Building blocks for a data lifecycle system
At the Digital Infrastructures for Research Conference in Poland and at eResearch Australasia 2016, Aben talked about the potential for the AARNet CloudStor solution to function as the building block for the data movement core of this system; the “data pump”, capable of ingesting as well as egressing data through regular file transfers, as well as sync&share.
Here is a summary of the “data pump” concept from his presentation abstract:
This sync&share capability is seen as absolutely vital; indeed, through earlier, smaller pilots using ownCloud as a frontend for generic storage, we have found out just how big the difference in end user uptake is between cloud storage presented to researchers through “legacy tooling” and the same storage presented through a sync&share frontend — orders of magnitude, without exaggeration.
Automating data movement
The ability to ingest and egress data through machine-to-machine (M2M)protocols is needed to take data direct from instruments, and also to push data through intermediary compute and workflow platforms. We intend to allow users to define data routing triggers (e.g., close of a file transfer, time of day, metadata values).

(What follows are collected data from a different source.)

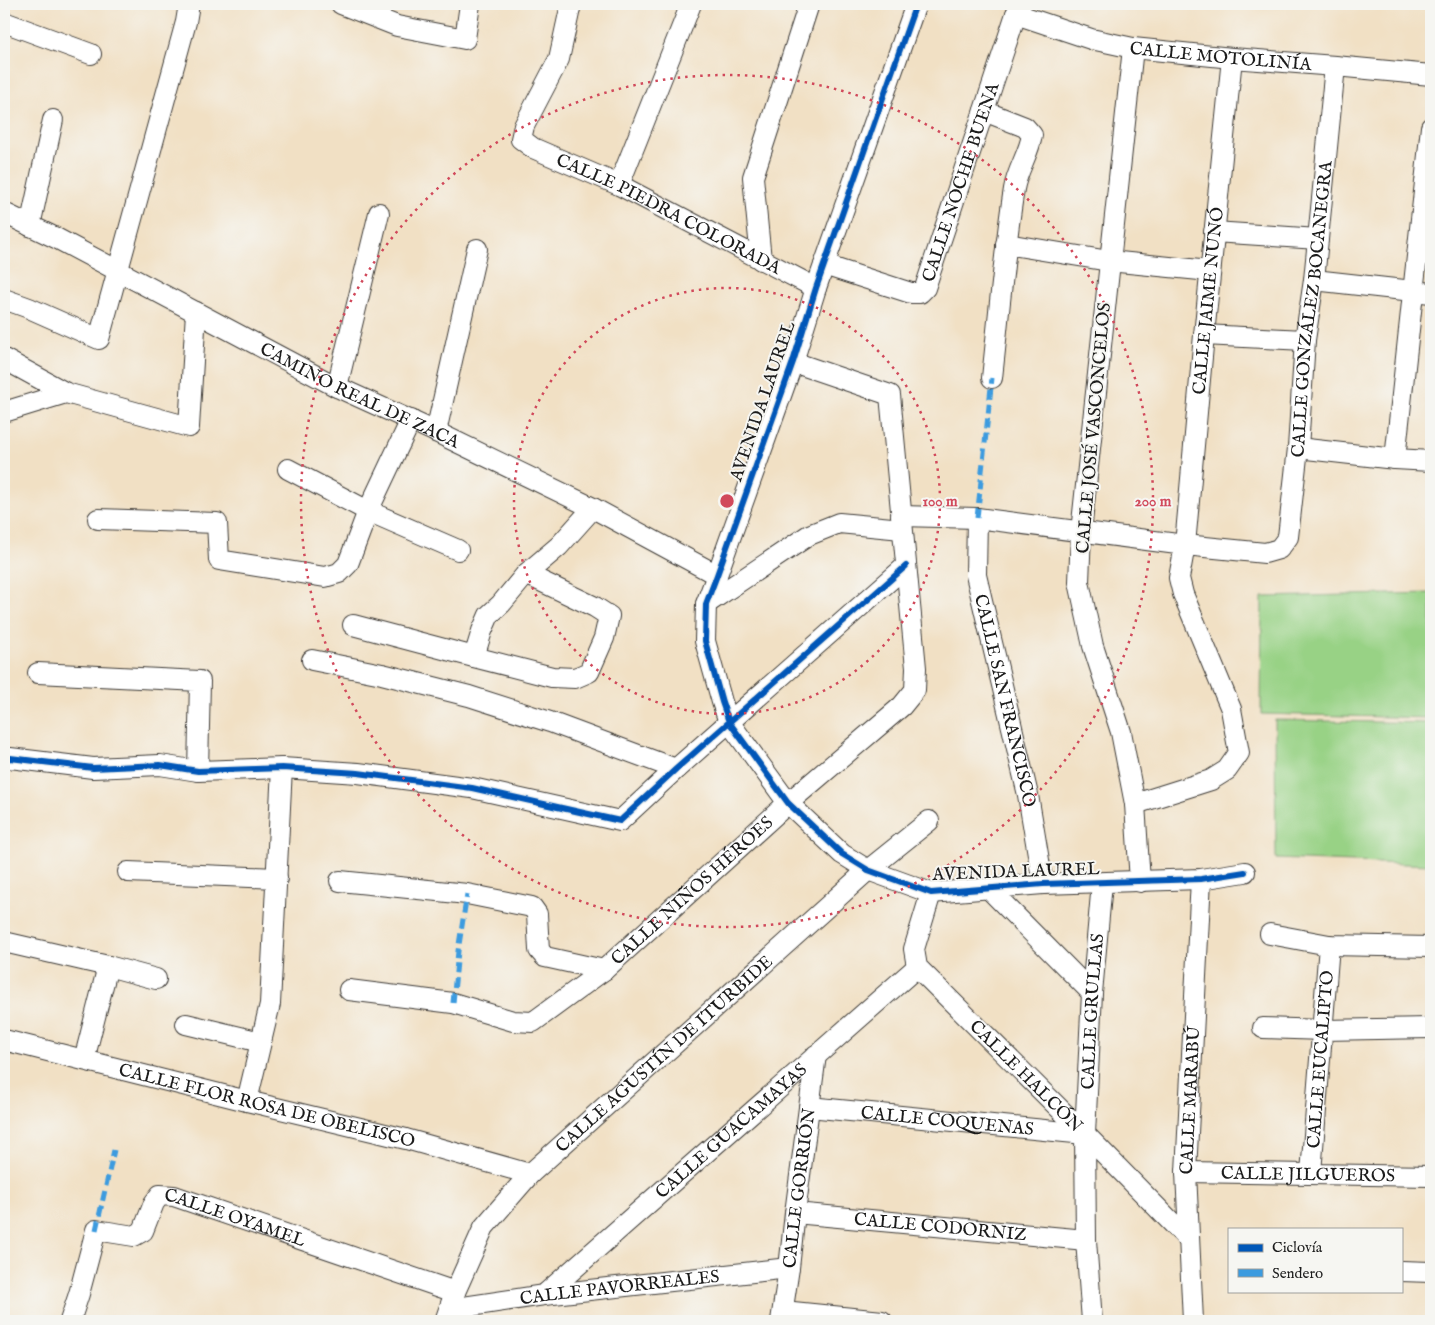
<svg xmlns="http://www.w3.org/2000/svg" width="1435" height="1325" viewBox="0 0 1435 1325" font-family="'IM FELL English',serif">
	<style>
		.green { fill: #98d285; stroke: #5a7750 }
		.lines { fill: none; stroke-linecap: round; stroke-linejoin: round }
		.minor-casing { stroke: #3c3935; stroke-width: 22 }
		.minor { stroke: #fff; stroke-width: 20 }
		.quiet { stroke: #3c9bdf; stroke-width: 5; stroke-dasharray: 10 5; stroke-linecap: butt }
		.cycleway-casing { stroke: #f6f6f2; stroke-width: 9 }
		.cycleway { stroke: #0057b8; stroke-width: 6 }
		.ring { fill: none; stroke: #d1495b; stroke-width: 2.5; stroke-dasharray: 2.5 5 }
		.labels { text-anchor: middle; stroke-width: 4; stroke-linejoin: round; paint-order: stroke }
		.street-label { font-size: 18px; fill: #1c1c1c; stroke: #f6f6f2 }
		.centre { fill: #d1495b; stroke: #f6f6f2; stroke-width: 2.5 }
		.ring-label { font-size: 15px; text-anchor: middle; font-weight: bold; fill: #d1495b; stroke: #f6f6f2; stroke-width: 4; stroke-linejoin: round; paint-order: stroke }
	</style>
	<rect width="100%" height="100%" fill="#f6f6f2"/>
	<filter id="ink" filterUnits="userSpaceOnUse"><feTurbulence type="fractalNoise" baseFrequency=".02" numOctaves="2"/><feDisplacementMap in="SourceGraphic" scale="10" xChannelSelector="R" yChannelSelector="G"/><feConvolveMatrix kernelMatrix="1 2 1 2 8 2 1 2 1" color-interpolation-filters="sRGB"/></filter>
	<filter id="wash" filterUnits="userSpaceOnUse"><feTurbulence type="fractalNoise" baseFrequency=".0096" numOctaves="4" result="noise"/><feDisplacementMap in="SourceGraphic" scale="20" xChannelSelector="R" yChannelSelector="G"/><feGaussianBlur stdDeviation="1.12" result="paint"/><feColorMatrix in="noise" values="0 0 0 0 0 0 0 0 0 0 0 0 0 0 0 0 0 1.4 0 .05"/><feComposite in="paint" operator="in"/></filter>
	<g filter="url(#wash)">
		<rect width="100%" height="100%" fill="#f1e0c4"/>
		<path class="green" d="M1431 593V718L1261 714 1262 597Z
			M1275 720 1431 723V865L1276 859Z"/>
	</g>
	<g filter="url(#ink)">
		<g class="lines">
			<g class="minor-casing">
				<g id="minor">
					<path d="M341 4 397 26 465 39 470 4"/>
					<path id="s1" d="M571 4 559 59 524 126 521 139 533 148 619 185 816 288"/>
					<path d="M916 4 816 288 793 362 717 575 706 604 705 641 722 702 729 722 788 803 842 854 868 870 931 893 1043 884 1201 879 1245 872"/>
					<path id="s2" d="M1016 14 1091 39 1133 48 1232 58 1335 66 1431 75"/>
					<path d="M4 22 91 54"/>
					<path d="M1133 48 1081 532 1079 582 1093 646 1121 732 1135 804 1140 882"/>
					<path d="M984 111 1025 127 1032 135C1029 154 1017 170 1014 189 1004 252 999 315 992 378"/>
					<path d="M619 185 691 4"/>
					<path id="s3" d="M4 213 56 238 337 387 436 432 593 508 717 575"/>
					<path d="M30 226 53 120"/>
					<path d="M1214 232 1318 239"/>
					<path d="M1006 244 1109 261 1210 271"/>
					<path d="M761 260 753 177 809 4"/>
					<path id="s4" d="M824 265 911 293H920L925 288 1016 14 1021 4"/>
					<path d="M1314 280 1431 293"/>
					<path d="M4 299 29 308 99 339 186 22 189 4"/>
					<path d="M1204 335 1305 340"/>
					<path d="M4 359 66 393"/>
					<path d="M337 387 379 213"/>
					<path d="M4 412 66 393 189 427 196 312"/>
					<path d="M436 432 477 249"/>
					<path d="M1298 448 1395 459 1431 461"/>
					<path d="M1395 459 1431 127"/>
					<path d="M288 469 368 511 458 550"/>
					<path id="s5" d="M901 516 977 518 1185 545 1265 553 1279 549 1288 537 1298 448 1305 340 1314 280 1335 66"/>
					<path id="s6" d="M977 518 976 575 1028 795 1043 884"/>
					<path d="M98 519 217 523 219 560 325 577 339 573 348 564 368 511 411 420"/>
					<path d="M706 604 809 535 839 523 902 529"/>
					<path d="M353 625 474 657 482 631 489 615 501 604 526 574 559 546 593 508"/>
					<path d="M474 657 552 677 575 678 589 672 604 638 609 616 595 607 526 574"/>
					<path d="M312 660 382 674 469 696 550 722 676 769"/>
					<path d="M38 673 200 681 198 771"/>
					<path d="M4 760 10 758 93 768 160 765 198 771 282 768 358 773 472 788 620 821 676 769 906 566"/>
					<path id="s7" d="M1135 804 1211 780 1227 770 1239 753 1231 709 1183 594 1179 578 1185 545 1204 335 1232 58"/>
					<path d="M128 872 277 878"/>
					<path d="M340 881 467 894 532 907 537 914 539 950 545 957 604 970"/>
					<path d="M989 889 1092 993"/>
					<path id="s8" d="M931 893 914 949 917 967 1085 1134 1189 1240"/>
					<path d="M1270 934 1329 945 1431 947"/>
					<path d="M4 942 108 966 156 979"/>
					<path id="s9" d="M349 990 453 1003 513 1021 533 1022 604 970 788 803 902 706 915 690 916 668 890 395 793 362"/>
					<path d="M186 1024 261 1042"/>
					<path d="M1263 1028 1323 1030 1431 1028"/>
					<path id="s10" d="M4 1040 247 1101 406 1139 530 1174"/>
					<path d="M84 1060 108 966"/>
					<path d="M247 1101 270 1004 282 768"/>
					<path id="s11" d="M809 1107 1085 1134"/>
					<path id="s12" d="M1186 1172 1431 1176"/>
					<path id="s13" d="M1311 1173 1329 945"/>
					<path id="s14" d="M795 1213 1086 1240"/>
					<path d="M1401 1271 1431 1272"/>
					<path id="s15" d="M544 1295 917 967"/>
					<path id="s16" d="M450 1309 544 1295 789 1268"/>
					<path d="M783 1311 882 1321"/>
					<path id="s17" d="M70 1321 79 1294 96 1230 134 1236 143 1231 154 1203 160 1195 174 1196 455 1292"/>
					<path id="s18" d="M445 1321 455 1292 484 1227 530 1174 868 870 929 821"/>
					<path id="s19" d="M781 1321 789 1268 795 1213 816 1055"/>
					<path id="s20" d="M1092 1321 1086 1240 1085 1134 1092 993 1102 883"/>
					<path id="s21" d="M1193 1321 1186 1172 1201 879"/>
				</g>
			</g>
			<use href="#minor" class="minor"/>
			<path class="quiet" d="M977 518 992 378
				M453 1003 458 951 467 894
				M96 1230 114 1150"/>
			<g class="cycleway-casing">
				<path id="cycleway" d="M916 4 816 288 793 362 717 575 706 604 705 641 722 702 729 722 788 803 842 854 868 870 931 893 1043 884 1201 879 1245 872
					M4 760 10 758 93 768 160 765 198 771 282 768 358 773 472 788 620 821 676 769 906 566"/>
			</g>
			<use href="#cycleway" class="cycleway"/>
		</g>
	</g>
	<g class="ring">
		<circle cx="727" cy="501" r="213"/>
		<circle cx="727" cy="501" r="426"/>
	</g>
	<g class="labels">
		<g class="street-label">
			<text dy="6" stroke="none"><textPath href="#s2" startOffset="210">CALLE MOTOLINÍA</textPath></text>
			<text dy="6" stroke="none"><textPath href="#s4" startOffset="219">CALLE NOCHE BUENA</textPath></text>
			<text dy="6" stroke="none"><textPath href="#s1" startOffset="311">CALLE PIEDRA COLORADA</textPath></text>
			<text dy="6" stroke="none"><textPath href="#s7" startOffset="584">CALLE JAIME NUNÓ</textPath></text>
			<text dy="6" stroke="none"><textPath href="#s5" startOffset="625">CALLE GONZÁLEZ BOCANEGRA</textPath></text>
			<text dy="6" stroke="none"><textPath href="#s3" startOffset="400">CAMINO REAL DE ZACA</textPath></text>
			<text transform="translate(762 401) rotate(-71)" y="6">AVENIDA LAUREL</text>
			<text transform="translate(1093 428) rotate(-85)" y="6">CALLE JOSÉ VASCONCELOS</text>
			<text dy="6" stroke="none"><textPath href="#s6" startOffset="186">CALLE SAN FRANCISCO</textPath></text>
			<text transform="translate(1016 871) rotate(-2)" y="6">AVENIDA LAUREL</text>
			<text dy="6" stroke="none"><textPath href="#s9" startOffset="394">CALLE NIÑOS HÉROES</textPath></text>
			<text dy="6" stroke="none"><textPath href="#s20" startOffset="310">CALLE GRULLAS</textPath></text>
			<text dy="6" stroke="none"><textPath href="#s18" startOffset="352">CALLE AGUSTÍN DE ITURBIDE</textPath></text>
			<text dy="6" stroke="none"><textPath href="#s13" startOffset="114">CALLE EUCALIPTO</textPath></text>
			<text dy="6" stroke="none"><textPath href="#s8" startOffset="231">CALLE HALCÓN</textPath></text>
			<text dy="6" stroke="none"><textPath href="#s21" startOffset="221">CALLE MARABÚ</textPath></text>
			<text dy="6" stroke="none"><textPath href="#s10" startOffset="271">CALLE FLOR ROSA DE OBELISCO</textPath></text>
			<text dy="6" stroke="none"><textPath href="#s11" startOffset="139">CALLE COQUENAS</textPath></text>
			<text dy="6" stroke="none"><textPath href="#s15" startOffset="249">CALLE GUACAMAYAS</textPath></text>
			<text dy="6" stroke="none"><textPath href="#s12" startOffset="122">CALLE JILGUEROS</textPath></text>
			<text dy="6" stroke="none"><textPath href="#s19" startOffset="134">CALLE GORRIÓN</textPath></text>
			<text dy="6" stroke="none"><textPath href="#s17" startOffset="262">CALLE OYAMEL</textPath></text>
			<text dy="6" stroke="none"><textPath href="#s14" startOffset="146">CALLE CODORNIZ</textPath></text>
			<text dy="6" stroke="none"><textPath href="#s16" startOffset="171">CALLE PAVORREALES</textPath></text>
		</g>
	</g>
	<circle cx="727" cy="501" r="8" class="centre"/>
	<g class="ring-label">
		<text x="940" y="506">100 m</text>
		<text x="1153" y="506">200 m</text>
	</g>
	<rect width="1435" height="1325" fill="none" stroke="#f6f6f2" stroke-width="20"/>
	<rect x="1228" y="1228" width="175" height="65" fill="#f6f6f2" stroke="#9f9f9c"/>
	<rect x="1238" y="1244" width="25" height="8" fill="#0057b8" stroke="#9f9f9c"/>
	<text x="1272" y="1252" font-size="15" fill="#1c1c1c">Ciclovía</text>
	<rect x="1238" y="1269" width="25" height="8" fill="#3c9bdf" stroke="#9f9f9c"/>
	<text x="1272" y="1278" font-size="15" fill="#1c1c1c">Sendero</text>
</svg>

Ideally, a user will be able to rely on the planned system to automatically synch new data into the data pump, wait for a set condition to trigger, then move the new dataset to a workflow engine; wait for the engine to signal it’s done, let the system retrieve the data, and synch it back to the user as well as issue a share invite to this user’s collaborators; domestic or overseas. Also possible would be the automatic move of a finalised dataset, including attendant metadata, into the correct institutional repository, ready for citation as open data with correct provenance records and signalling to the funding body.
CloudStor as the central data pump
As far as implementation goes, the component we intend to use as the “central data pump” is already in operation at AARNet, as a service offering called “CloudStor”; a sync&share platform based on ownCloud and used by ~26.000 users. Fortuitously, a good proportion of the existing Australian capabilities in both storage as well as workflow compute are based on OpenStack, so for interlinking pilots we have so far focused on Swift as the M2M data movement protocol; learnings here can easily be generalised to “S3” as the M2M storage interface.
Moving terabytes and more
Given we are targeting substantial sizes both in data (terabytes and above) and geographies (continental), we must realise the solution needs to scale and retain performance over high latencies (~100ms).
AARNet’s CloudStor file sender and storage platform has been in operation for a more than 4 years, maturing from a tentative proof of concept to a robust, supported service with over 26,000 users and 70TB of data stored.
CloudStor, as it is currently deployed, was designed to deliver a continental scale data movement and sync&share solution for the Australian research community. The interface functionality and client platform compatibility was intentionally designed to resemble the mainstream functionality present in popular enterprise file sender and storage platforms, but with a backend capable of moving science‐size data volumes (Gigabytes to Terabytes, and directories with multiple thousands of files).
To date, CloudStor has operated in essentially a standalone mode; files are uploaded, downloaded, synchronised, shared and previewed all within the confines of the CloudStor system itself. This isn’t isolation by design; merely that up to this point, attention has been focused predominantly at “ruggedizing” the design and smoothing the user experience.
However, the system as built contains a number of potentially very useful APIs and connectors that could be used to tie together the currently non‐joined up parts of the Australian eResearch landscape. Some of these connectors have already been tested in small scale proofs of concept and others are ready to be tested.
With CloudStor used as a “uniform data pump”, many of the other entities in the landscape might work better together without themselves having to worry about large scale data movement issues.
Guido Aben is AARNet’s Director of eResearch
Aben holds a MSC in Physics from Utrecht University. He’s definitely a generalist more than a specialist. His current responsibility is to build services to researchers’ demands, with CloudStor and Science DMZ perhaps currently the most widely known of these.